Berlin ist laut, bunt, überdreht. Und in dieser Stadt soll eine Kirche eine Attraktion werden? Berlins Erzbischof Heiner Koch glaubt, dass das mit der umgebauten Sankt Hedwigs-Kathedrale gelingen kann – gerade weil sie so anders ist als ihre Umgebung.
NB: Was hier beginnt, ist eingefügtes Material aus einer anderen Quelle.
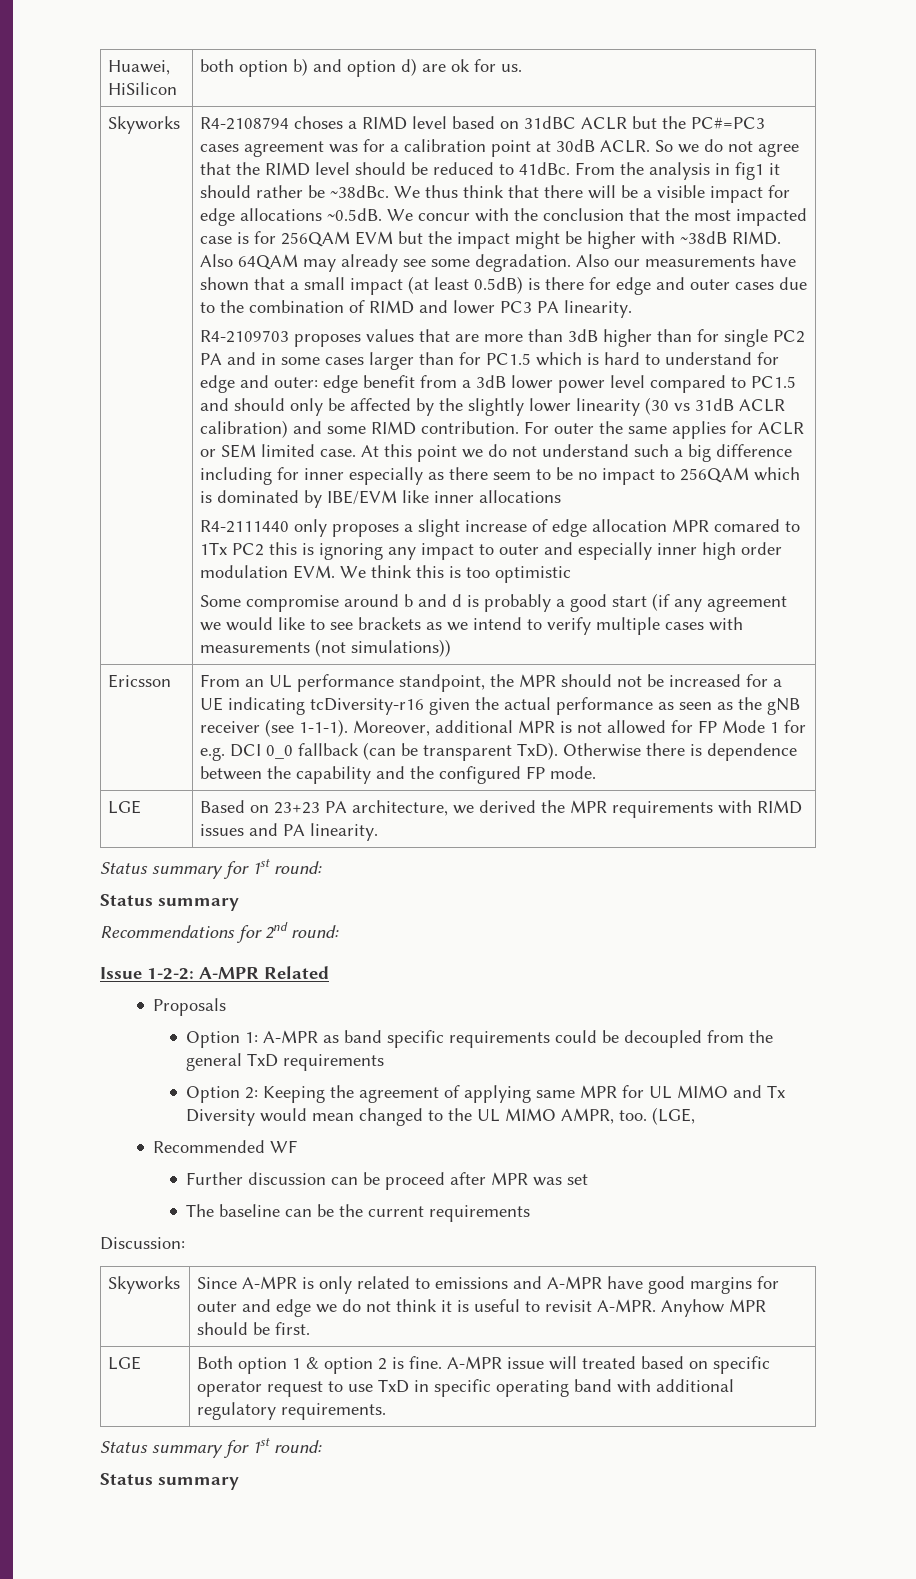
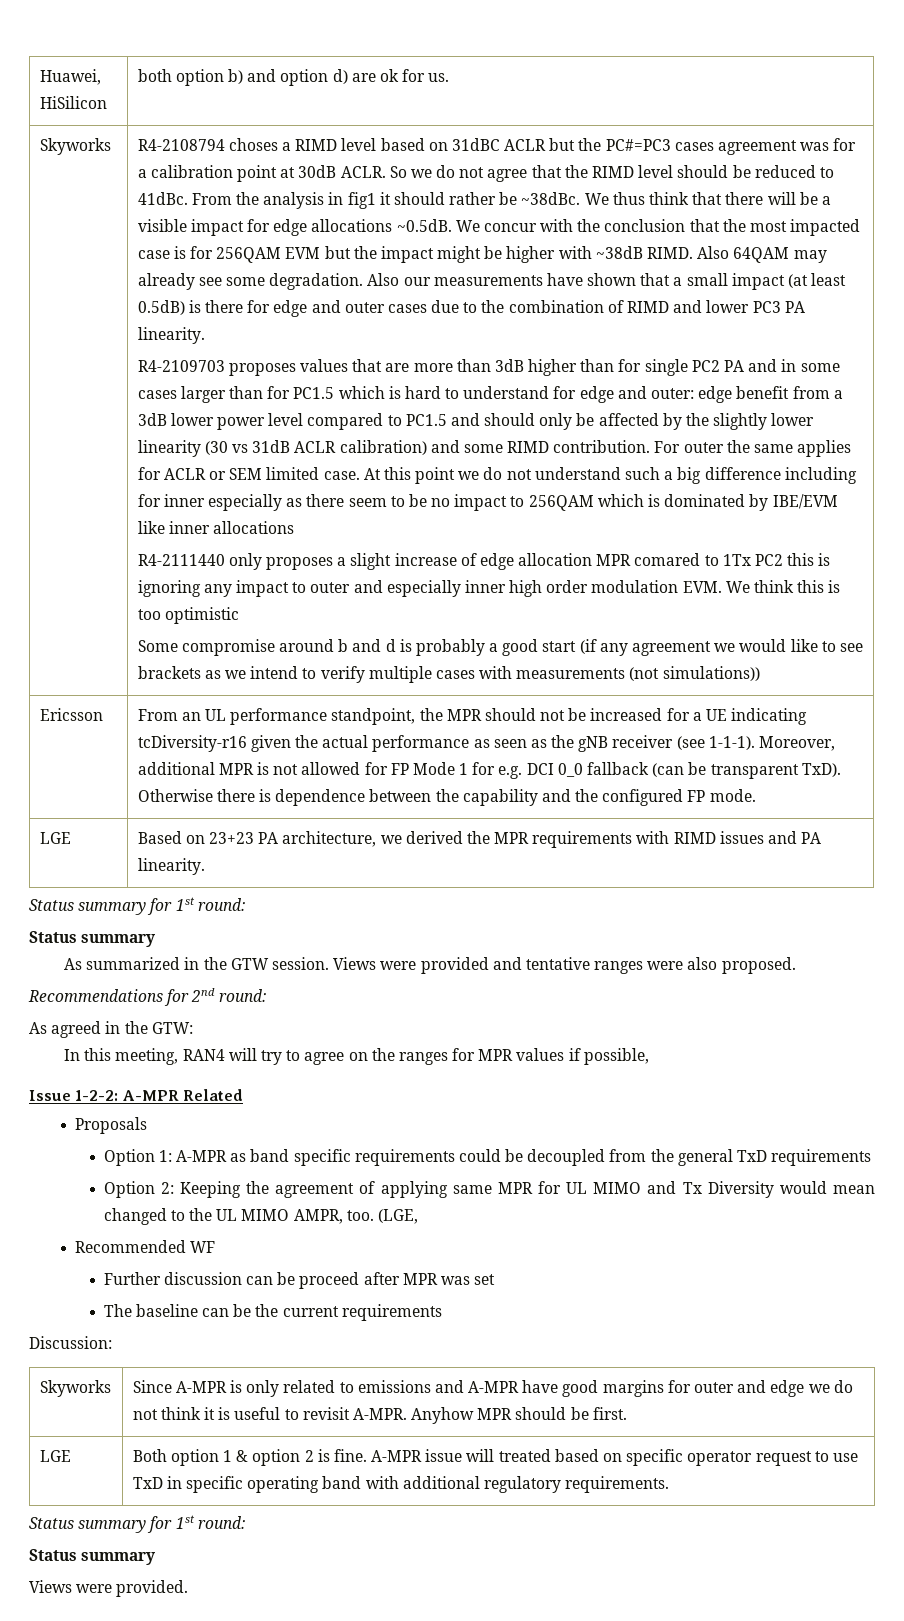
[100,922,339,943] Recommendations for 2nd round: -> [64,957,796,974] [28,988,266,1006] [29,1021,193,1038] [64,1048,649,1065] As summarized in the GTW session. Views were provided and tentative ranges were also proposed. // Recommendations for 2nd round: // As agreed in the GTW: // In this meeting, RAN4 will try to agree on the ranges for MPR values if possible,
(239, 1483) none -> [29,1580,189,1597] // Views were provided.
So fröhlich, so entspannt, ja begeistert hat man einen hochrangigen katholischen Geistlichen in Deutschland zuletzt selten gesehen. Wenn Berlins Erzbischof Heiner Koch über die umgebaute Sankt Hedwigs-Kathedrale spricht, die am 24. November mit einem Festakt wiedereröffnet werden soll, strahlt er. Und sagt: „Das wird sicher ein Kernstück meiner hiesigen Amtszeit.“ Die lange Schließung der Kirche für den Umbau habe ihm wehgetan: „Es war für mich zuletzt schwer zu ertragen, dass wir ausgerechnet in Berlins Mitte, an diesem pulsierenden Ort, über eine so lange Zeit nicht in eine katholische Kirche einladen konnten.“ Doch nun hat das Erzbistum Großes vor mit seinem 1747 nach dem Vorbild des Pantheons in Rom errichteten Gotteshaus. 

Heiner Koch
Erzbischof Heiner Koch. Foto: Walter Wetzler

Sankt Hedwig soll mehr werden als eine würdige Zentralkirche des flächenmäßig drittgrößten deutschen Bistums, das sich über vier Bundesländer erstreckt. Gottesdienste von bundesweiter Bedeutung, wie zuletzt die Trauerfeier für Altkanzler Helmut Kohl im Jahr 2017, können hier bald wieder stattfinden. Auch möchte die Kirche in dem immer säkularer werdenden Berlin nach Worten Kochs „über die Kathedrale Menschen ohne christliche Prägung ansprechen“. Am besten soll Sankt Hedwig sogar aufschließen zu den großen touristischen Highlights der Hauptstadt mit ihren jährlich rund zwölf Millionen Gästen.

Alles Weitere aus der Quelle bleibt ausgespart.